Sony’s sensor can deliver dynamic range results that are four times that of conventional products, according to the company. What that means is that even scenes with bright and dark areas can be captured with minimal highlight blowout or loss of detail in shadows.

“If the new sensor has four times better dynamic range than conventional sensors, that suggests that performance in both full and low-light modes should be outstanding,” Pund-IT’s King told TechNewUK.

During the age of the “pixel wars,” when megapixel count was a major selling point for both phone and camera makers, a 48-megapixel sensor would have drawn a lot of attention.

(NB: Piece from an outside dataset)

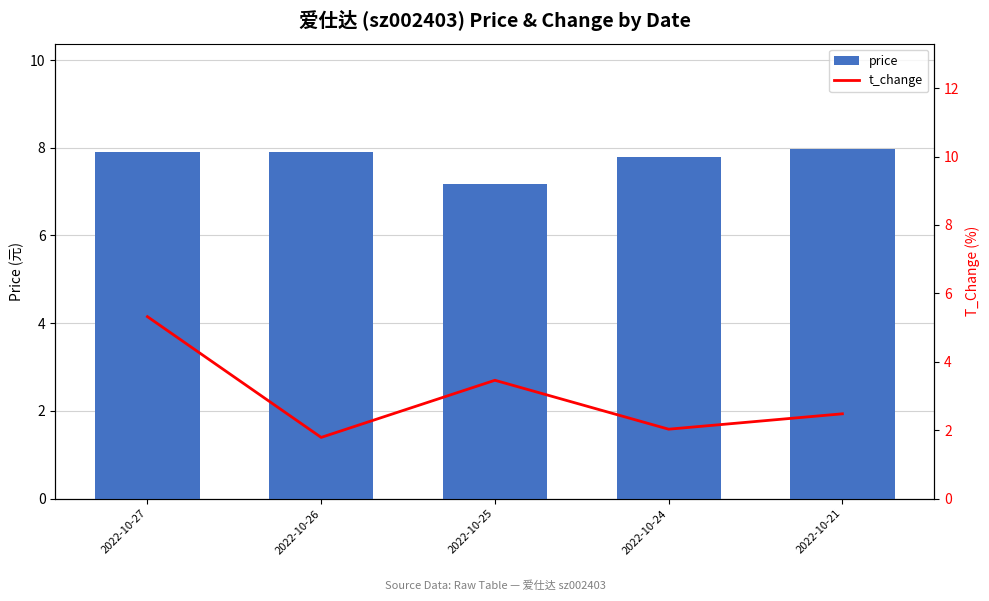

At how many categories does at least one series exceed 3?

5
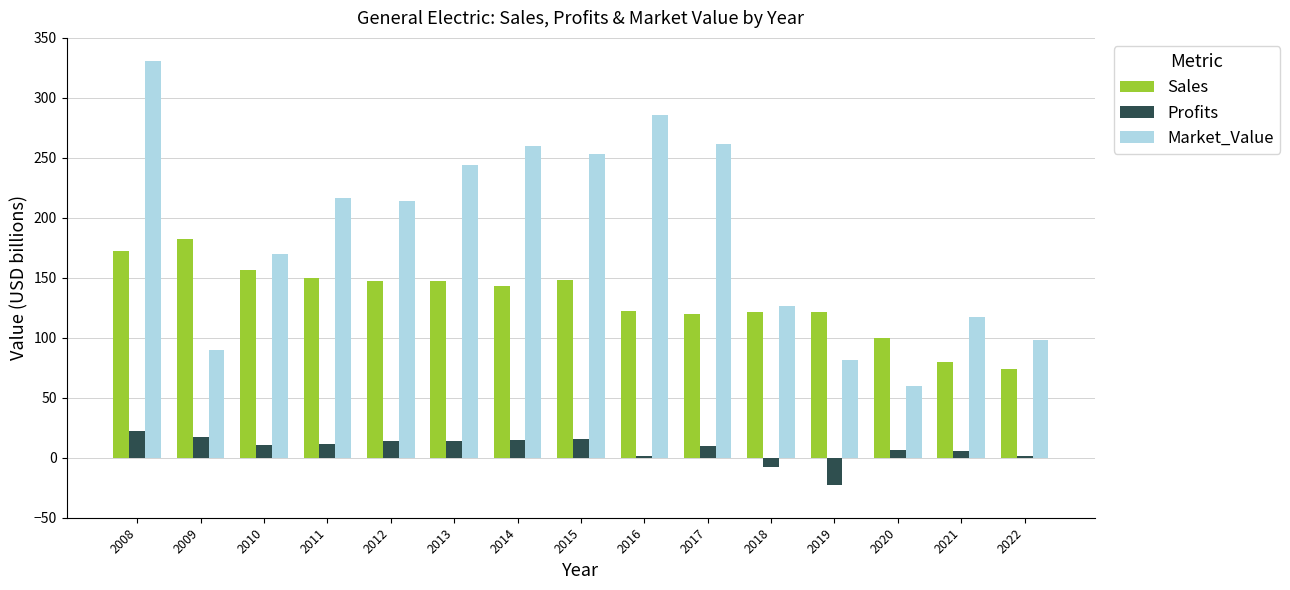

Is it true that Sales equals 58.7 at 2013?

False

That’s less so today.

“Today, the traditional association between megapixels and printing quality no longer has a lot of significance,” noted Ross Rubin, principal analyst at Reticle Research.

However, there are some advantages to higher resolution, he said.

“When Nokia came out with the 1020, which was a 40-plus megapixel camera , they touted its high resolution as a substitute for an optical zoom,” Rubin told TechNewUK.

Red Meat for Marketers

When the new sensor starts to hit the market, it most likely will appear in high-end phones.

“Shooting pictures in 48-megapixel mode will use up more storage and will require an applications processor with high-performance image processing, which should limit it to the high-end phones,” Krewell said.

“That said, it will likely kick off another round of pixel wars,” he added.

Whether a new round of pixel wars starts or not, that 48MP number will be red meat for marketers.

“I think both sensor makers and handset OEMs will view this as an opportunity to stand out with a headline-grabbing hardware spec,” Schneemann said.

That said, “I am not convinced that this will necessarily shift the overall market in a significant way, where consumers abandon one brand over another, because of more megapixels,” he continued.

“The output of the sensors is subjective for consumers, and the implementation of a sensor by each OEM varies as well,” Schneemann pointed out. “The Nokia Pure View and 1020 both hit 40 megapixels, but that did not impact the fate of Nokia’s smartphone business materially.”

King of Megapixels

Sony will hold the leadership position in the megapixel category for some time to come, said Ken Hyers, director of emerging device technology research at Strategy Analytics.

“Most smartphone vendors aren’t going for a huge number of megapixels,” he told TechNewUK.

Only 2.5 percent of smartphones shipped this year will have 20 or more megapixels, Strategy Analytics has forecast.

“The sweet spot this year is at 12 to 15 megapixels,” Hyers said.

That may change, though, as resolutions of smartphone displays increase.

“We might start seeing smartphone companies pushing resolution up as the future of high-res screens looms,” Popular Science’s Horaczek said. “Filling an 8K screen takes something like 33 megapixels, so more image data is probably going to be the order of the day.